Residents questioning rate increases from private sewer systems

Sussex County officials are planning an informational session for county council members to hear about sewer rate increases that are being reported around the county.

Councilman George Cole said at the council’s Oct. 18 meeting that he had received a number of letters from constituents in recent weeks about rate increases from private sewer systems and their impacts on residents. Councilwoman Joan Deaver said she, too, had received similar letters from her constituents in the Lewes area.

“I’ve had a number of letters … and emails from people who said they very concerned and asking how can this happen and what can we do,” Cole said. “There’s not much we can do,” he added, noting that the County had granted sewer franchises to private companies in the past and now has no control over the issue in areas where those private companies provide service.

“I would like to invite the people who provide private sewer systems in this county … and have them explain to us why we’re seeing these rate increases,” Cole continued. “A lot of people say, ‘Why can’t you take it over?’ I’d like to get to the bottom of this, straighten it out and clear the air.”

Cole said he’d also like the private companies to provide information on exactly what kinds of increases are being instituted and where the impacted customers are located.

“I don’t have the answers, and I think it would be helpful,” he said.

Deaver pointed out that regulation of private sewer systems and their rates happens at the state level, under the Public Service Commission.
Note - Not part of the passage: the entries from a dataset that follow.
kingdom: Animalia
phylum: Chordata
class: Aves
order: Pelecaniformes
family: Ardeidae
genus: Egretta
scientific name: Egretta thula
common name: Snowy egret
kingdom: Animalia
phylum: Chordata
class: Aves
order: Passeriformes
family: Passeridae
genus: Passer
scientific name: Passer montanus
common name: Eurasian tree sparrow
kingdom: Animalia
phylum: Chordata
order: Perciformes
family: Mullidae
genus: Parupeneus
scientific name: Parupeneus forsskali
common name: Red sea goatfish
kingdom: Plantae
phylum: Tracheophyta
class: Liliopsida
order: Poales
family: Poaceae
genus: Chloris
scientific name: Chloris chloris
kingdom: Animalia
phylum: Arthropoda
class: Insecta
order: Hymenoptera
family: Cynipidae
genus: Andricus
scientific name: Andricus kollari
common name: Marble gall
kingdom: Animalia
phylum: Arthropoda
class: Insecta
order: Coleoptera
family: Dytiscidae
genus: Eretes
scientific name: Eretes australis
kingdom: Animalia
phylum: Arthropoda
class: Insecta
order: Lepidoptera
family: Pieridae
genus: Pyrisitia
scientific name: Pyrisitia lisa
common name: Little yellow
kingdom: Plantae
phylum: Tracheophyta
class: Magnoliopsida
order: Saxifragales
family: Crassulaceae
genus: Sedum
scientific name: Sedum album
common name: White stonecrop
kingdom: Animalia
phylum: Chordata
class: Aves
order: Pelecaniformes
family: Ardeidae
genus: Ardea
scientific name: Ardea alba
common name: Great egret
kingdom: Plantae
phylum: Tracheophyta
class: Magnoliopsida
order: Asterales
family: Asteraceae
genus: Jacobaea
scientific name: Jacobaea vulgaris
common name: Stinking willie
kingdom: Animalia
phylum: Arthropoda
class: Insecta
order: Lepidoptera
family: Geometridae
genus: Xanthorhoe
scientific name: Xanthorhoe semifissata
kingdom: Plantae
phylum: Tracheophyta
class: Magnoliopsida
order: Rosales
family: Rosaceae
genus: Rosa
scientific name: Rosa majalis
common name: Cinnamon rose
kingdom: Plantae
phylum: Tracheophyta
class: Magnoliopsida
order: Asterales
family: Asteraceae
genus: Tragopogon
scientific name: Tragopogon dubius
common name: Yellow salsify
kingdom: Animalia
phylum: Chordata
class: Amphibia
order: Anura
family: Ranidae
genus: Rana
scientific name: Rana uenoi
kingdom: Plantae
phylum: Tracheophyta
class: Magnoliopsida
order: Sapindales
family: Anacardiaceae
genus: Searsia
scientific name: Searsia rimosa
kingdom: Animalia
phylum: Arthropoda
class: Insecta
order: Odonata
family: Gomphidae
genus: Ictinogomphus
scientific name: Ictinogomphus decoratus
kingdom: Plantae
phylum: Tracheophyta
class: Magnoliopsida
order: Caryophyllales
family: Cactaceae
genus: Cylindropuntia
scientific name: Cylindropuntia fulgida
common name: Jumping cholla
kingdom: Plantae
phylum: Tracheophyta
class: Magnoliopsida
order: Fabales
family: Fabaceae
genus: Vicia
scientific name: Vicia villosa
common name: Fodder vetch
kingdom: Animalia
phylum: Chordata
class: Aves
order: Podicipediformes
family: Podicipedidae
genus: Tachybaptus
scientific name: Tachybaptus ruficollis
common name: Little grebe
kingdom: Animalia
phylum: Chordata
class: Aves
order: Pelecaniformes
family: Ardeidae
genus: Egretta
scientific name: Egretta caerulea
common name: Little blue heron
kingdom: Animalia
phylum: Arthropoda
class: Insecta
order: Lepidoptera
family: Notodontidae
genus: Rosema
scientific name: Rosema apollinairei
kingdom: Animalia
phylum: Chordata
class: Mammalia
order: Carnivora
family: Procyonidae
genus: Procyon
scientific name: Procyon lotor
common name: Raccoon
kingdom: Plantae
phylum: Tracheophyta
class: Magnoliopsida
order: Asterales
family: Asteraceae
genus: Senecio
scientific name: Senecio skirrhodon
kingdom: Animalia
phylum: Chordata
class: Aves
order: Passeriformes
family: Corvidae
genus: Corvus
But Cole said he’d still like the county council to get involved, for the sake of constituents – and those who represent them.

“I would like to have this meeting for information for the council,” he said. “And I’d like to have it before the end of the year.”

“I tell them it’s probably because the development didn’t go like [developers] thought it would,” Cole said of what information he could provide to impacted property owners, noting that initial sewer rates are often based on projected sales and residency over a period of time. “People who bought into this are finding out they’re bearing the entire financial burden.”

Though he, too, agreed that the council does not have any control over rates charged by private sewer systems, County Engineer Mike Izzo said he could understand Cole’s desire to have such a meeting between County officials and the sewer companies. “Mr. Cole is proposing an information session. As long as the council doesn’t take any action … it just asks them to explain.”

Deaver noted that four or five communities in her district are being asked to pay rates as much as 90 percent above their current rates.

Outgoing County Administrator David Baker will be organizing the informational session on the issue. No date for the meeting has been announced.